A) Name and number of clinical bacteria specimens isolated from 62 CL lesions. Staphylococcus spp. were annotated in the pie chart. B) In-house S. aureus pangenome-based dual RNA-seq workflow to quantify and estimate S. aureus abundances in CL lesions. The non-human reads from the 51 CL RNA-seq samples were mapped to our pangenome reference, which is composed of genomes of 13 CL S. aureus clinical isolates and 22 S. aureus reference publicly available strains. C) Abundance levels quantified in the six healthy RNA-seq lesion samples served as threshold (log10CPM = 1) to divide CL lesions into the groups of increased S. aureus abundances S. aureus^high lesions vs.
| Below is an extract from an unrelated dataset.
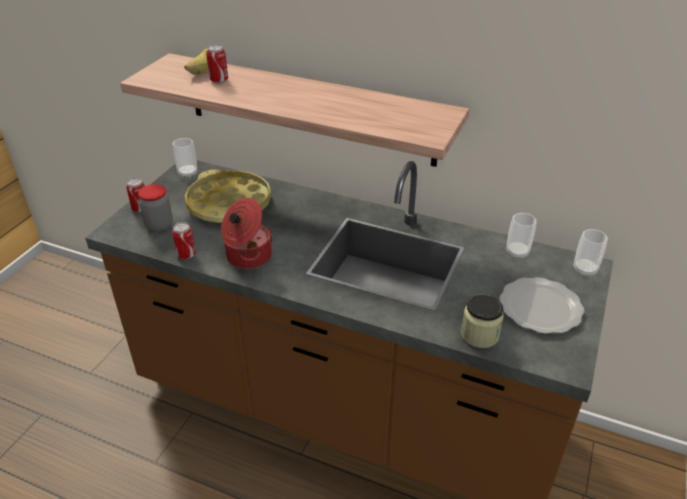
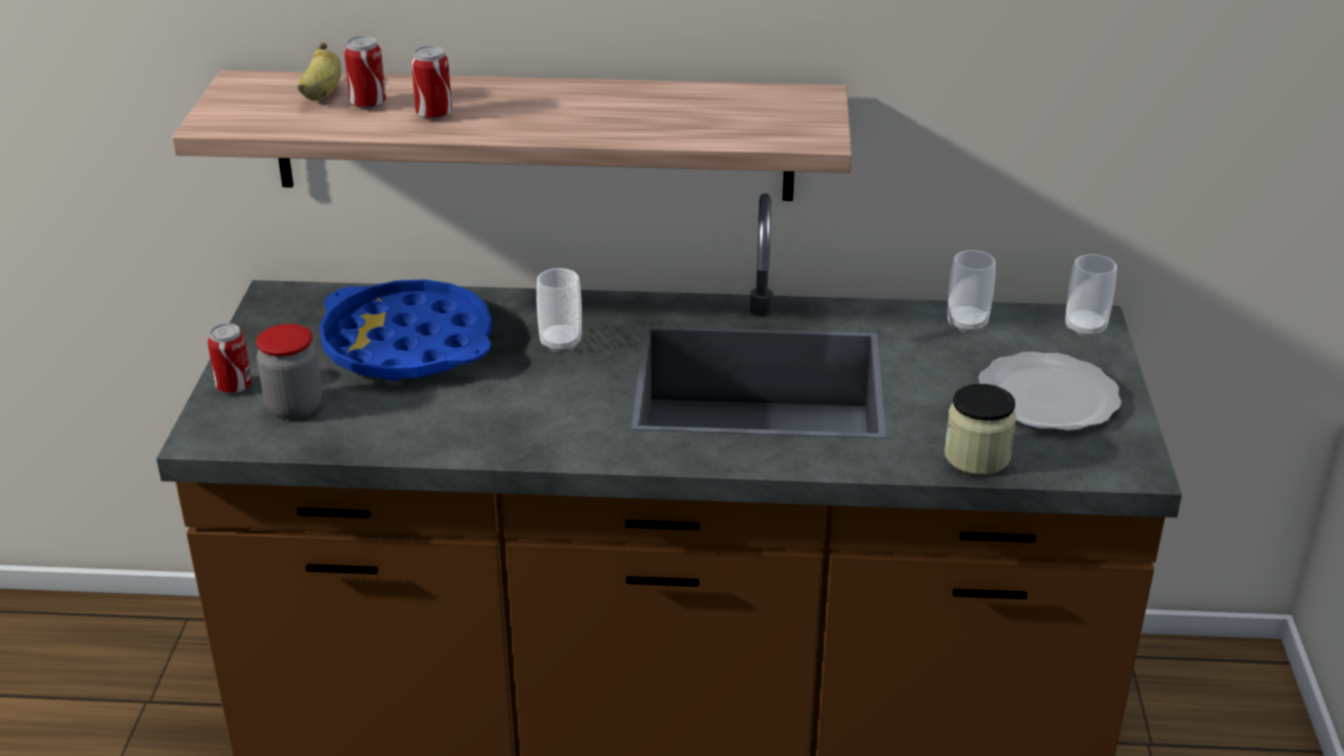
camera: 20 degrees left, 5 degrees down
can [172,222,196,259] -> can moved to [411,46,452,120]
cup [173,138,197,178] -> cup moved to [537,268,582,352]
yellow tray [185,169,271,223] -> blue tray [319,279,492,381]
cooking pot [221,198,273,269] -> none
S. aureus^low lesions. 12 lesions presented overly high S. aureus abundances (S. aureus ++, fold change = 18x) compared to 15 lesions with intermediate levels (S. aureus +, threshold = 2 log10CPM). D) Survival curves for the healing time for S. aureus^low lesions and S. aureus ++ and + abundances (S. aureus^high lesions). Patients who received an alternative form of treatment from an ongoing clinical trial in the clinic were not considered or added to the clinical outcome-related analysis. Log-rank (Mantel-Cox) test was used to calculate the statistical significance, *P<0.05. E) Abundance levels quantified in the CL RNA-seq lesion samples according to their corresponding 16S-Seq microbiome cluster classification. The pink horizontal line indicates the threshold based on HS samples (log10CPM = 1). T-test was used to calculate the statistical significance, *P<0.05 and **P<0.01. F) DGE analysis was performed with ViTALs between S. aureus^high lesions vs. S. aureus^low lesions (FC>1.5 and P<0.05). DGE, Differential gene expression analysis; GO, Gene ontology. FDR; False discovery rate.